One of the more intriguing aspects of the film is its rather effective look at women and the social commentary about their role. At this point we know that Goro has become this wandering yakuza force of justified vengeance unleashed upon those who try to control him or infringe on his promises and loyalties. Goro the Assassin really establishes a unique and heartfelt position he has about women though. The plot takes us into the realm of strip clubs and brothels as a setting, but the film really builds some fascinating themes and characters within this concept. A young yakuza man refuses to allow his unspoken love for the girl next door to allow him to forsake her to the life of a woman in this line of work, the sister of the dying man in the opening is a woman forced into prostitution because of her financial situation, and there is a young working woman (the main love interest for our anti-hero) who remains caught in repeated situations where she is stepped on for just being female. In all of these instances the villains are the ones conspiring against their empowerment and the heroes of the film are the ones fighting for them and giving them opportunities to live like people and not things. Goro even scolds some yakuza members at one point about it being okay to do questionable things with money, but they should never slight a woman in public. This creates an interesting dynamic for the character (and his world of justice) that lurches back into how he acts in many of the previous films, adding in a layer that really deepens what might have been a rather straight forward yakuza story.

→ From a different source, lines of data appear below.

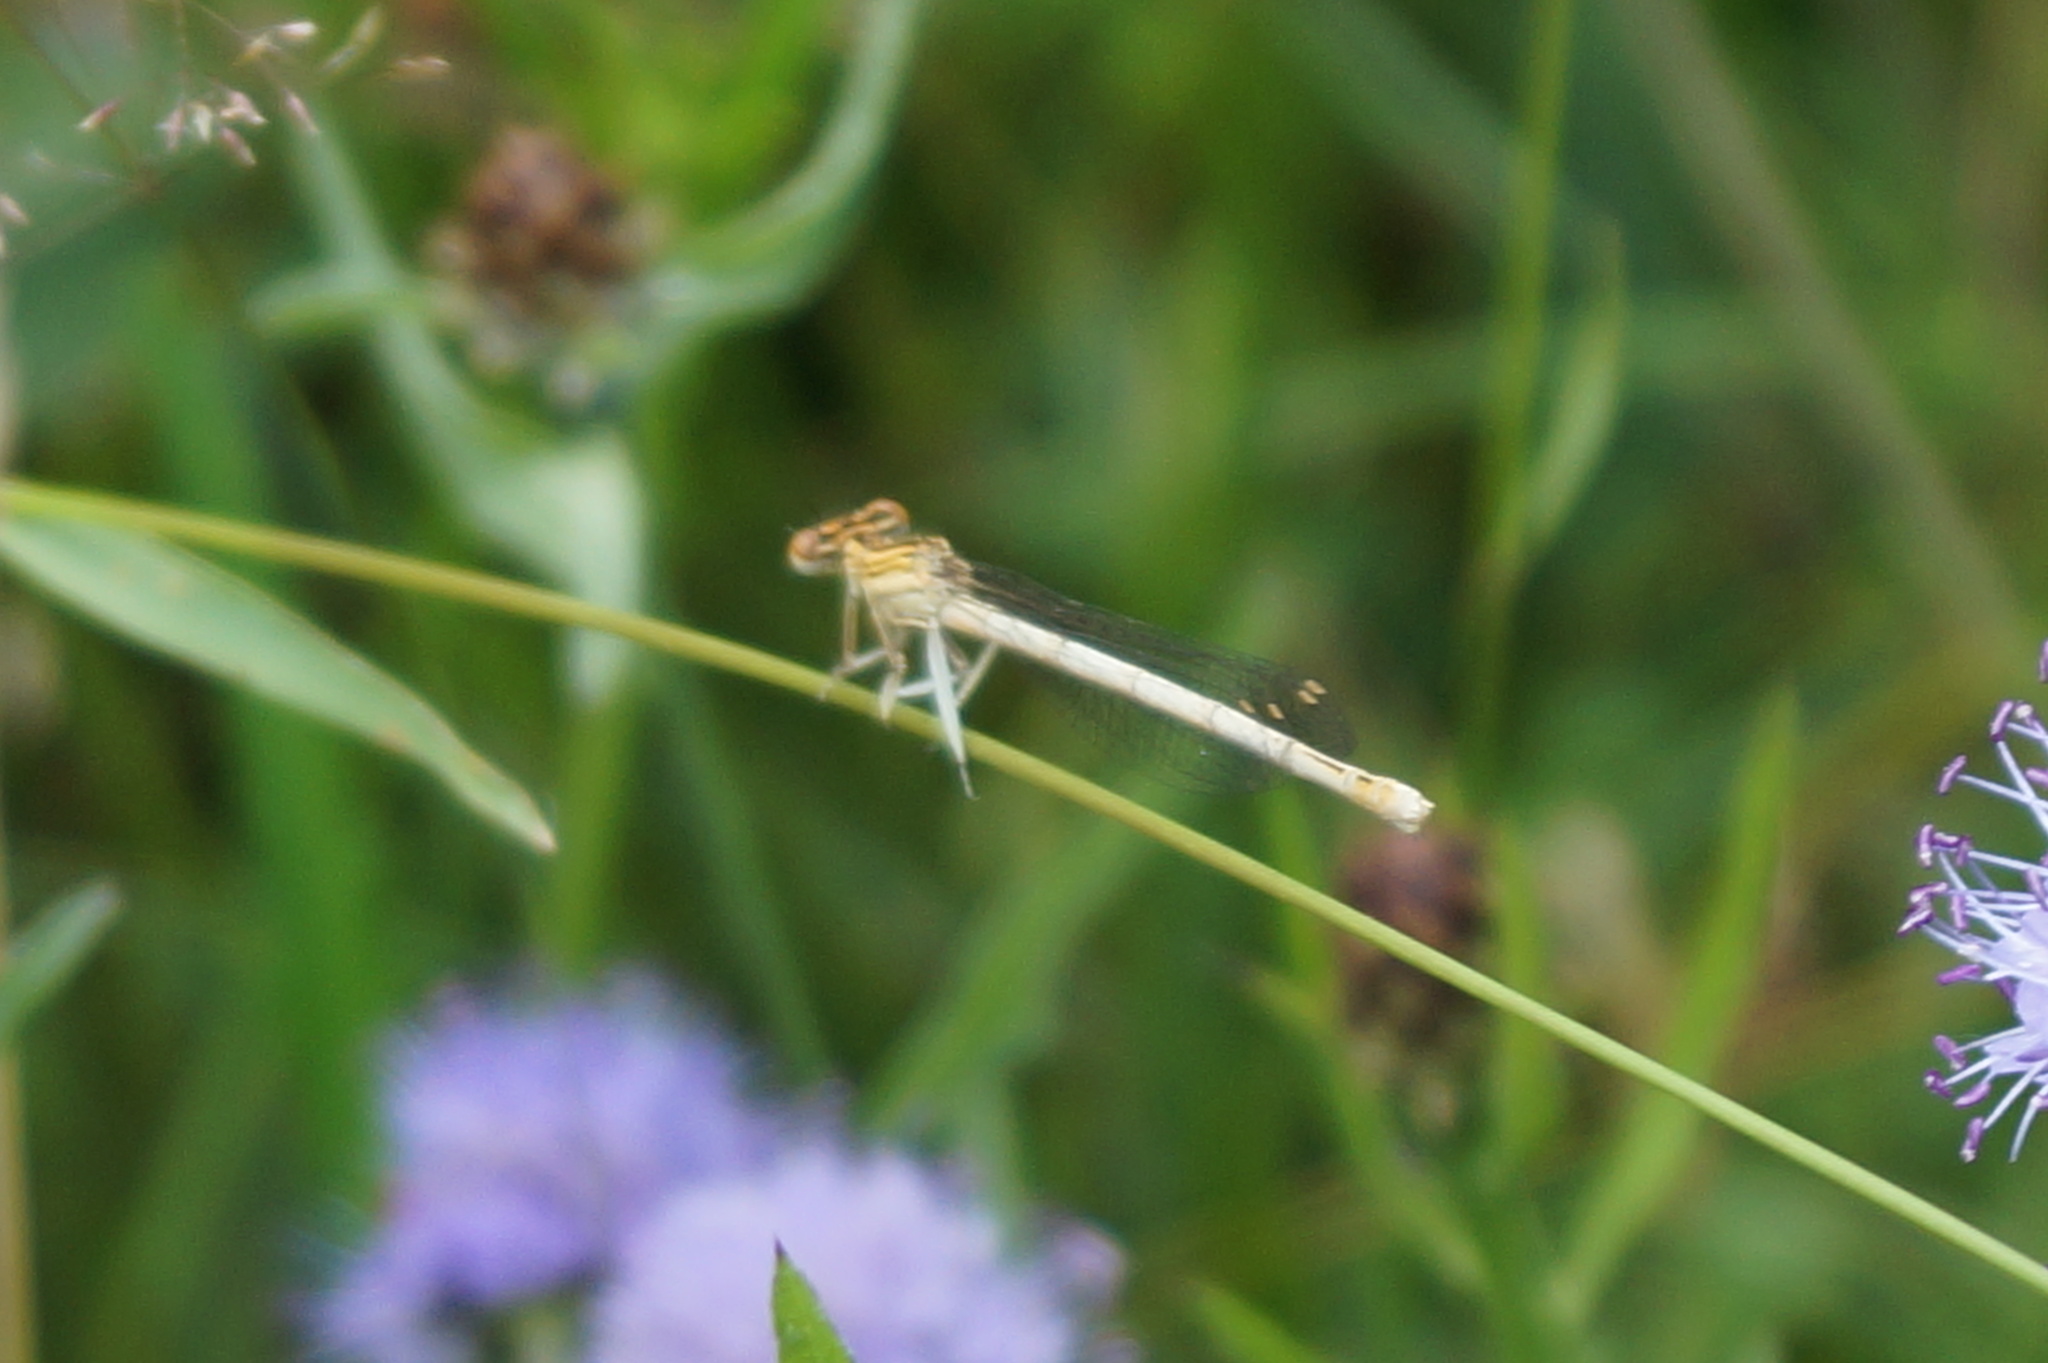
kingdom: Animalia
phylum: Arthropoda
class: Insecta
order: Odonata
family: Platycnemididae
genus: Platycnemis
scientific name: Platycnemis pennipes
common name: White-legged damselfly
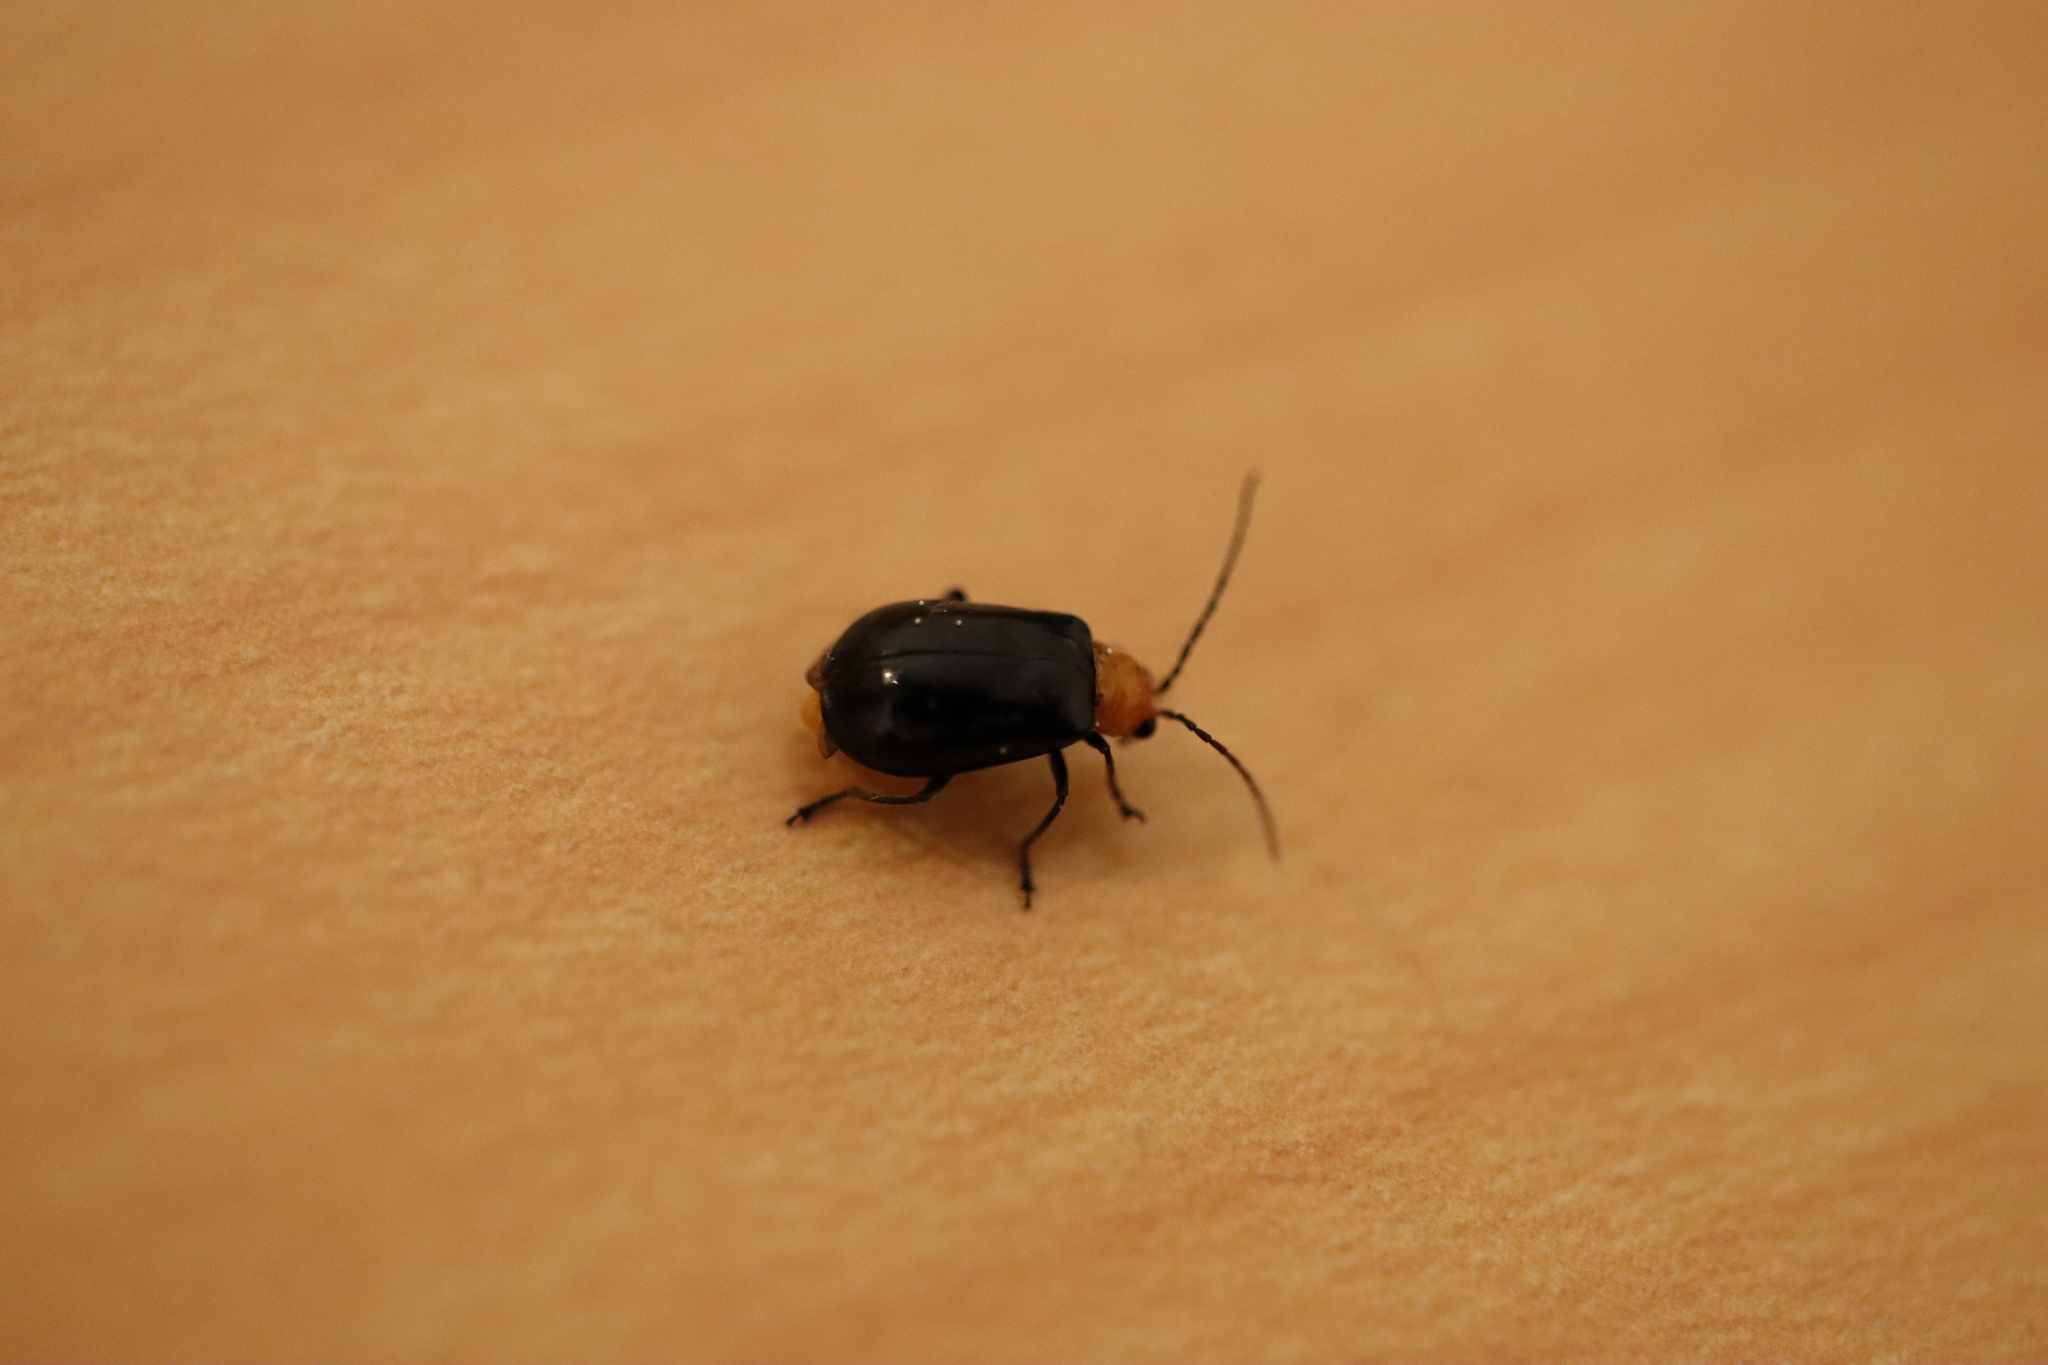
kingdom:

Calling a film formulaic might seem like a jab to the refreshing qualities of a film, but in the case of Goro the Assassin it’s the execution of the formula that carries it into being one of the best of the franchise thus far. It’s not overly artful or even deep outside of a few repeated themes and its feminist approach to its characters, but the film is written so tightly and effectively that it rises to be both an entertaining yakuza tale and a movie that continues to build the legend of Goro. Fans of the franchise are sure to love what Goro the Assassin has to offer and the episodic nature continues to work for the series in some surprising ways.